Eis
que, lendo “A máquina de fazer espanhóis”, do Valter Hugo Mãe, deparei-me com
um forte trecho (redundância para a produção deste portuga) em que o
personagem-narrador, silva, de 84 anos, descreve a saudade que sente da recém-falecida
esposa e lança esta frase: “que a vida era só isto. é só isto, um novo modo de
ter saudades, ou de lhes sobreviver”. Então, como me é característico, resolvi
dar um alou, via e-mail, a alguns amigos. Um alou bastante singelo. Título do
e-mail: perguntinha boba; conteúdo: você sente saudade de que? Como diz uma
amiga minha: “de onde tu tiras essas perguntas cretinas?” Pois é.
Saudade
é sentimento pouco presente em uns e outros. Há quem não morra de saudades. E
que é cobrado por não demonstrar tal sentimento. E cá fico perguntando-me de
que forma se ajeitam na vida os que sentem tal sentir por pessoas de outras
nacionalidades, afinal, não é palavra só da língua portuguesa esta saudade? “Mas
como sentir saudade de um momento se ele fica grande exatamente pelo momento?” Como?
Levando em conta que a falta incorporada ninguém nos tira, talvez.
Tem
gente que leva a saudade até Ilhota, aos sábados pedalando com alguns amigos.
Que a leva até os natais em família, “uma festa louca e sem noção”. Assim como
há os que sentem saudades “de poucas coisas”. E não as citam. Com justiça.

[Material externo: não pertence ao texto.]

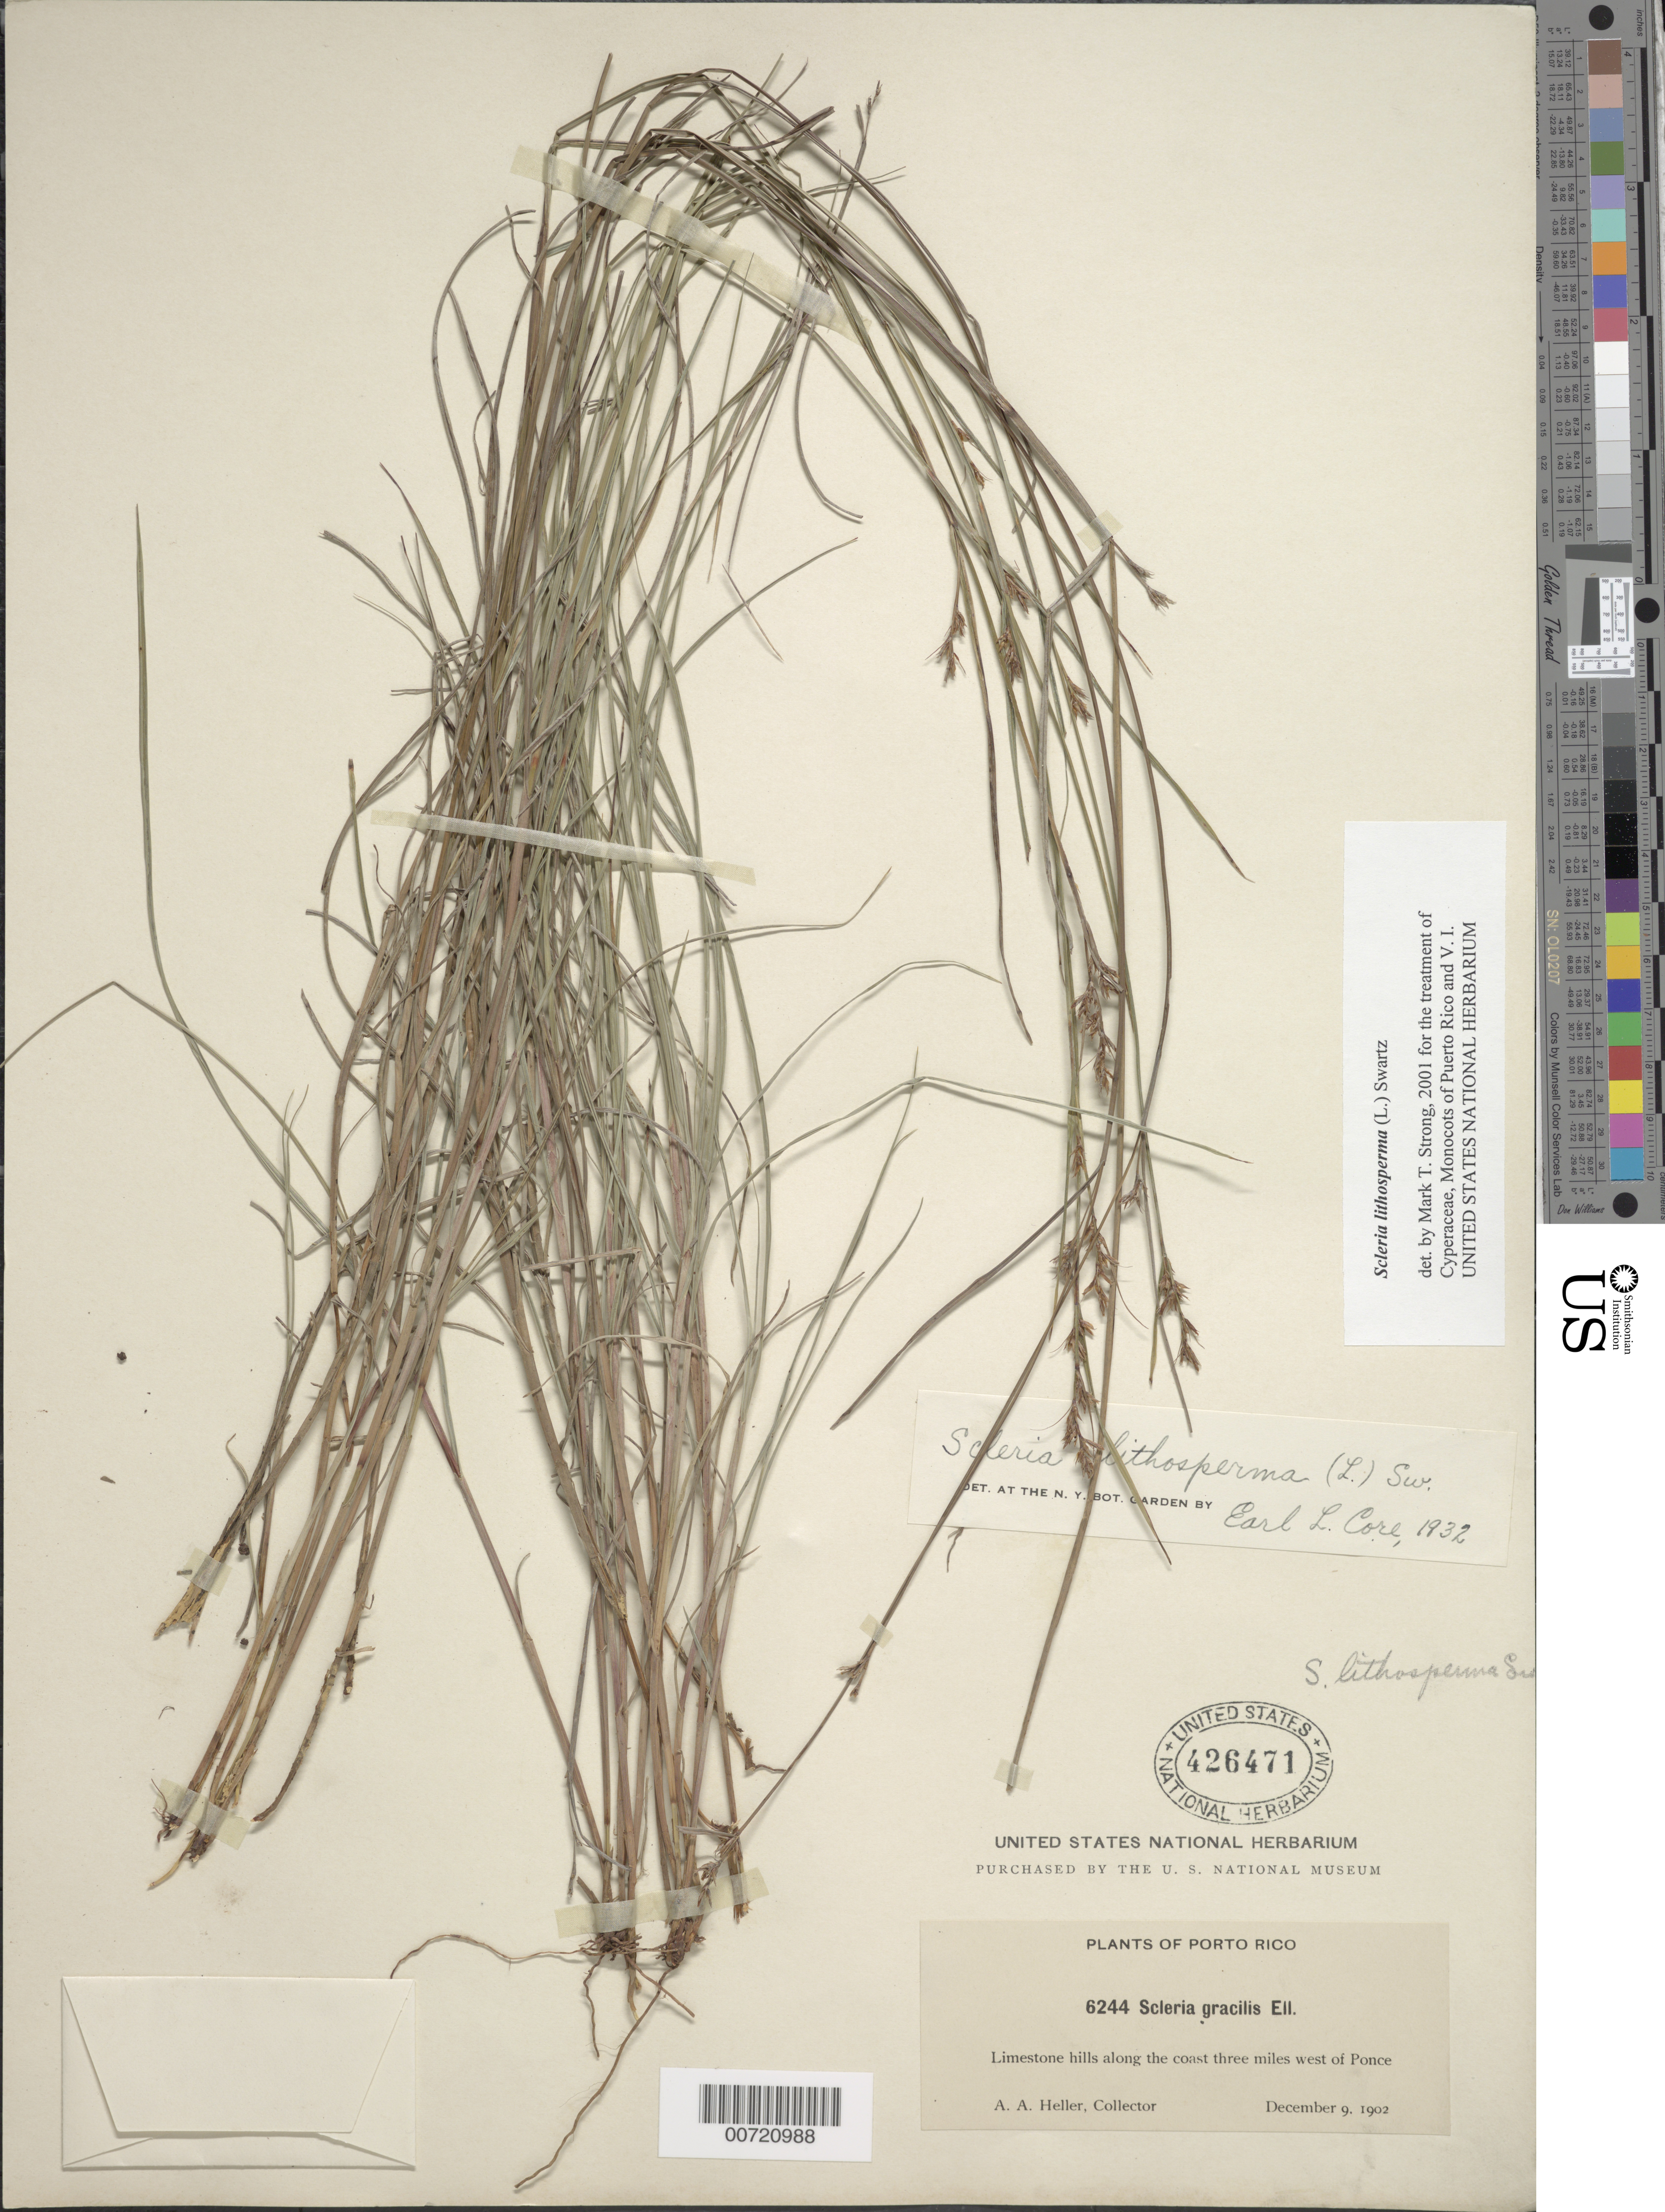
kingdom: Plantae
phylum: Tracheophyta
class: Liliopsida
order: Poales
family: Cyperaceae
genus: Scleria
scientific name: Scleria lithosperma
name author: (L.) Sw.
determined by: Strong, M. T., (US), Smithsonian Institution - National Museum of Natural History (UNITED STATES)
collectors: A. A. Heller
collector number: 6244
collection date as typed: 09 Dec 1902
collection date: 1902-12-09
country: Puerto Rico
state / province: Ponce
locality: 3 mi W of Ponce.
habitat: Limestone hills along the coast.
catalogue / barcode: US 426471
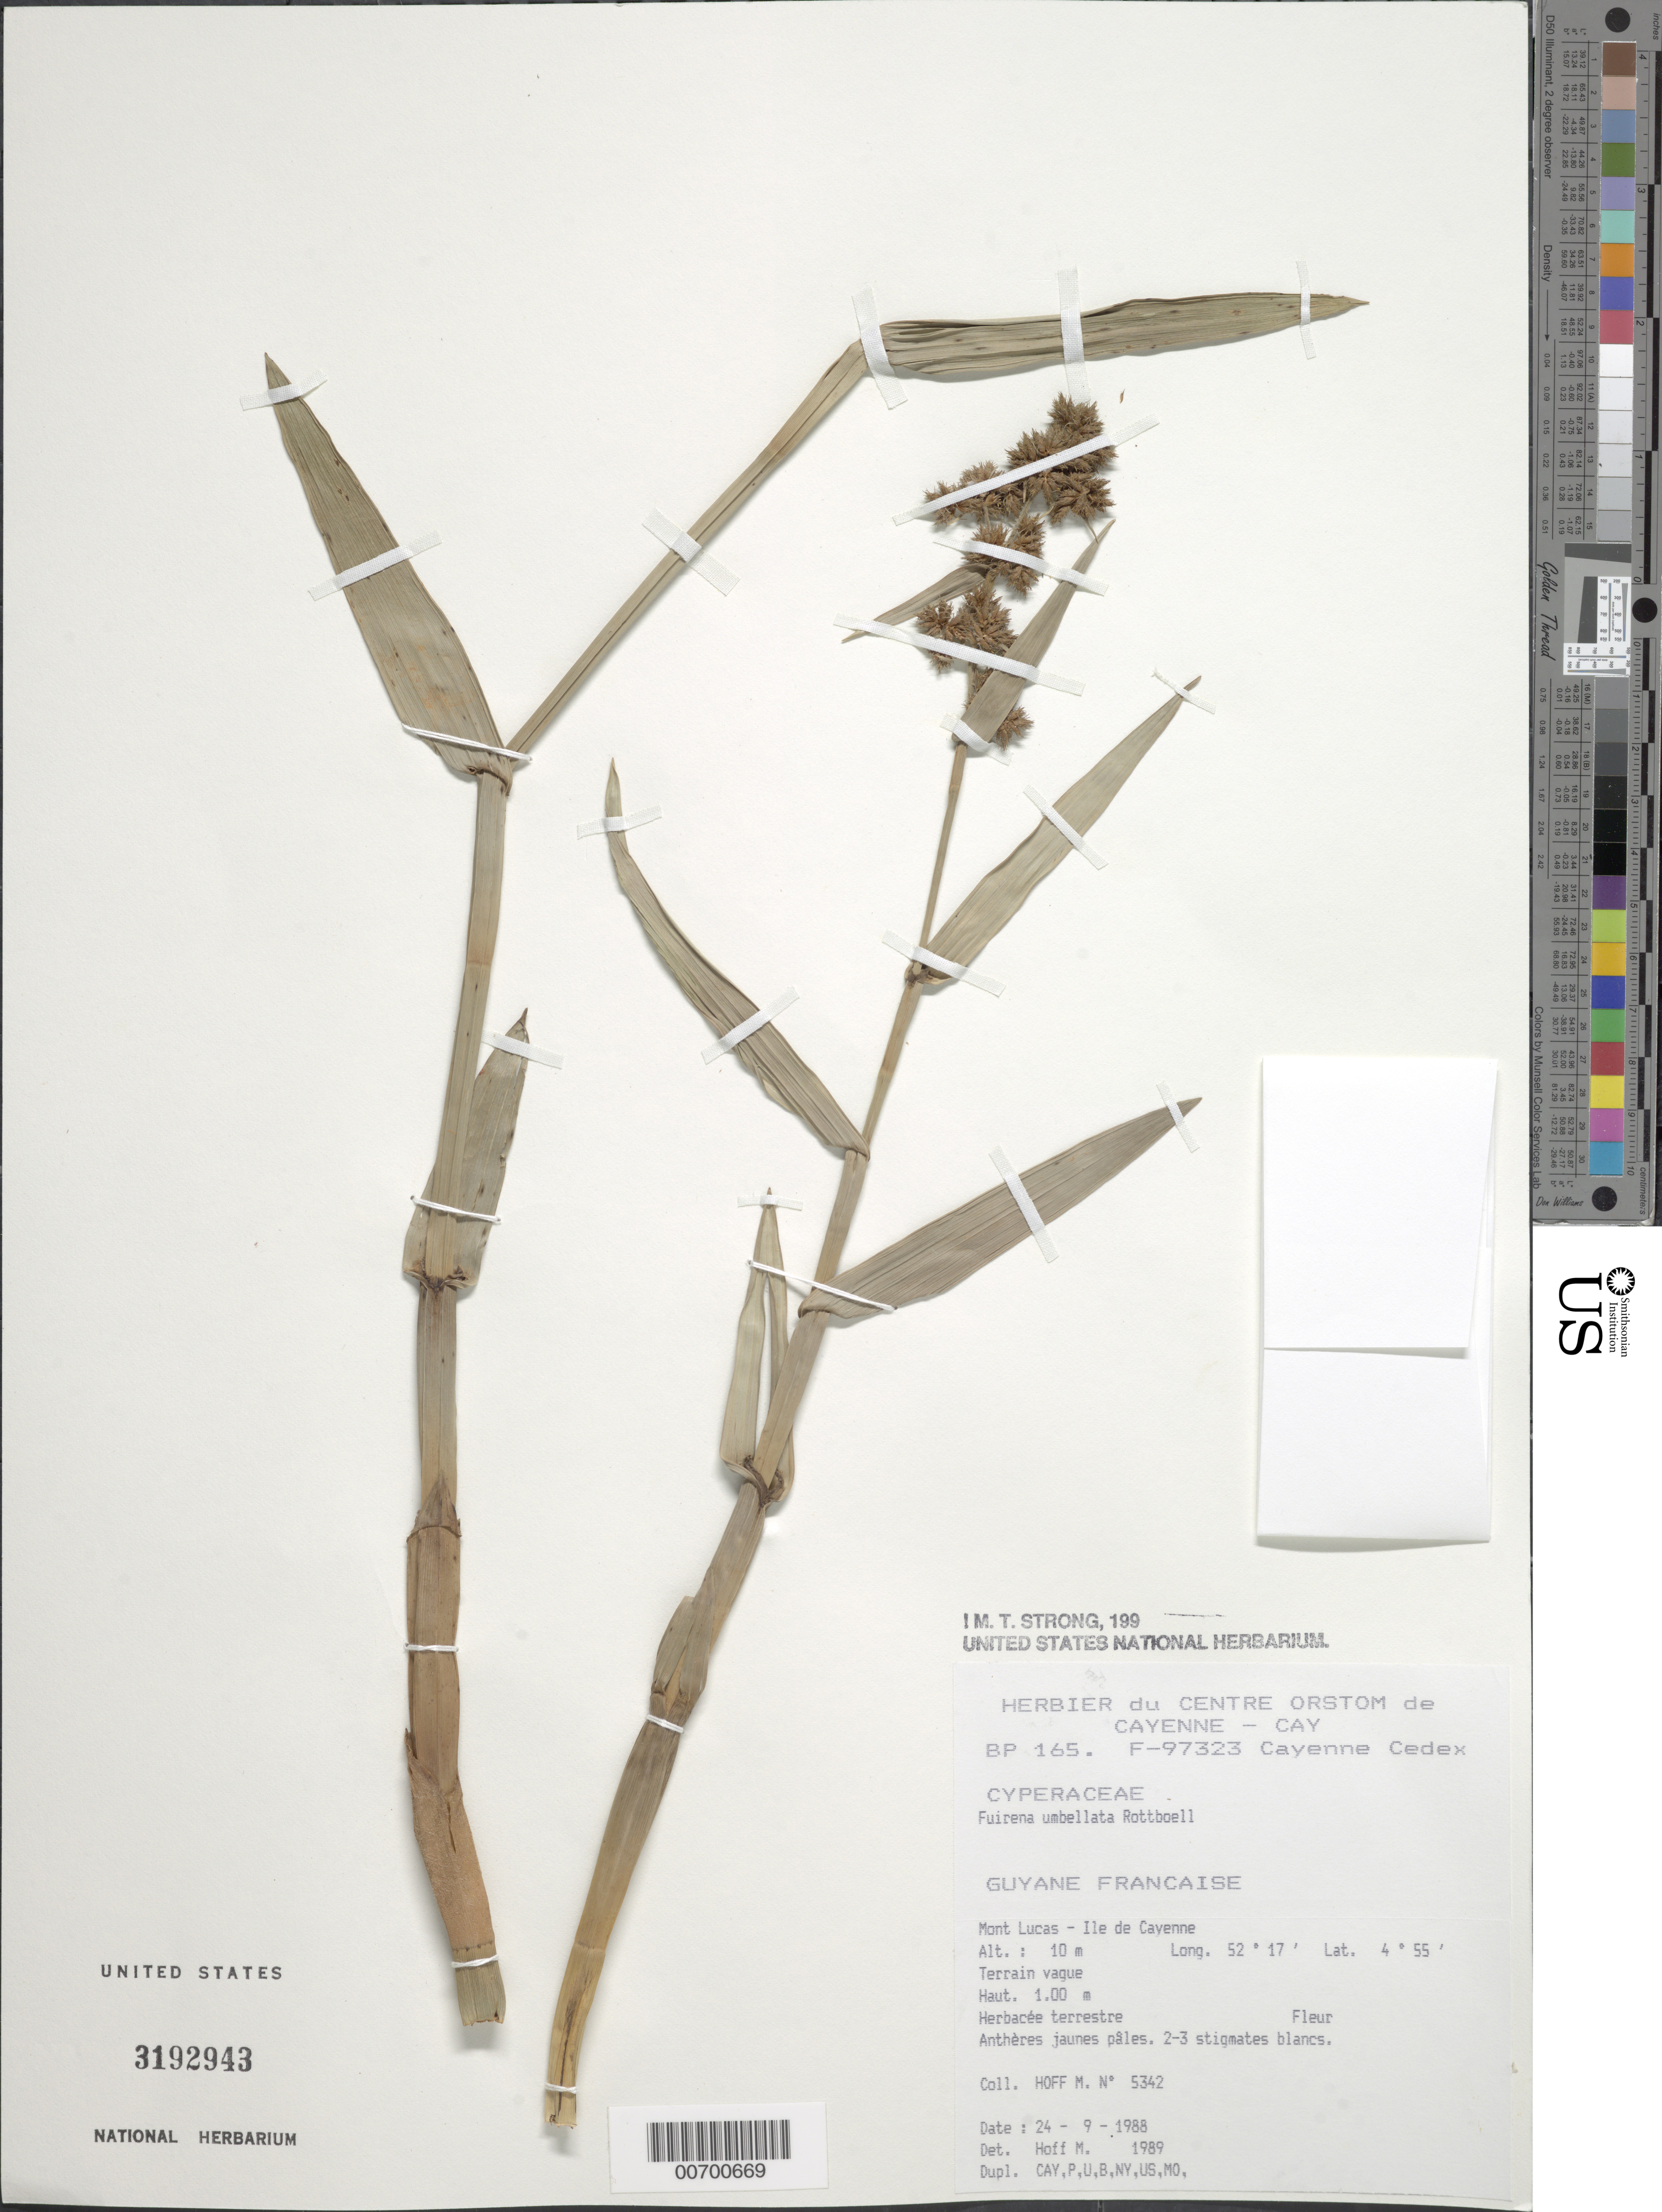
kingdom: Plantae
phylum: Tracheophyta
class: Liliopsida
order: Poales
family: Cyperaceae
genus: Fuirena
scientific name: Fuirena umbellata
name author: Rottb.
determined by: Hoff, M.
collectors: M. Hoff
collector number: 5342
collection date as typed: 24-Sep-88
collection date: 1988-09-24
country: French Guiana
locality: Mont Lucas, Ile de Cayenne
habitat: Waste ground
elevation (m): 10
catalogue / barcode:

Poucas coisas tais como: do segundo ano do ensino médio; de falar e sentir o
cheiro da avó; de cama feita e dos cachorros; de padarias; de amigos; “de
pessoas, claro, mas isso falta em todos os lugares”; de ver – com os olhos
físicos – o pai; de ter os pais juntos; “dos irmãos também”; de comer empadas com
o avô; e do amor. E de amar: amarga que nem jiló.
Pessoas
admiráveis, estas que se escancararam, mesmo que pouco. Saudade de um amor
carnal e também de alma, “que a gente insiste em achar que é pra sempre, mas
sempre não é e talvez nunca seja. De acordar junto, de às vezes dormir
separado”. Sentir falta “de uma possibilidade de carinho que só acredito fazer-se
presente num relacionamento amoroso”. Tão corajosas quanto os
que dizem não sentir saudades da infância, “porque as alegrias do passado podem
ser renovadas”.
Mas
há a saudade da infância em alguns, sim; de jogar futebol – e sinuca –, de
comer caranguejo, e até saudade de mim – e das minhas aulas, afinal, aluno bajulador
é sempre bem-vindo. Ora veja. Gente que responde enchendo-me o ego: “saudade de
olhar pros livros que vêm junto contigo”; da casa de mãe minha – e dos que por
lá passam –, do meu cabelo seboso, da minha risada escrota; “vish, tanta coisa”.
Sem contar os dizeres da mãe e das tias, estas, sim, justificando a relação
familiar e clamando pela minha presença. E até saudade dos primos, estes
familiares tão próximos e tão distantes.
Sendo
assim, não satisfeito em provocar, lancei a mesma indagação no facebook e no
twitter. E o pessoal resolveu encarar este olhar-pra-dentro. Até saudade de uma
morena capixaba apareceu, vinda – esta saudade – de um jaraguaense. Porque a
saudade não tem distância, dizem. Até da Hebe Camargo vale. Assim como de si
mesma – puta saudade pra doer, hein? Saudade daquilo que ainda não foi vivido; daquilo
que já foi e não volta: o primeiro ano da faculdade, por exemplo. Saudade do
verão, do mar e da areia da praia; do anjo da guarda; de cheiro de neném; de
pessoas distantes e de quando não era preciso estudar para matemática. Justo. Saudade
de fim de tarde caminhando pelos canteiros.
E
ainda há os que não responderam. Compreensível. Tanto quanto os que responderam
e devolveram a mim a pergunta. Ora, não é pergunta que se responda. (Muito
menos com palavras impublicáveis, como uns e outros fizeram). Cabe, sim,
finalizar esta croniqueta com um convite: ouvir “brigitte bardot”, do zeca
baleiro. A saudade é prego parafuso, não nos esqueçamos.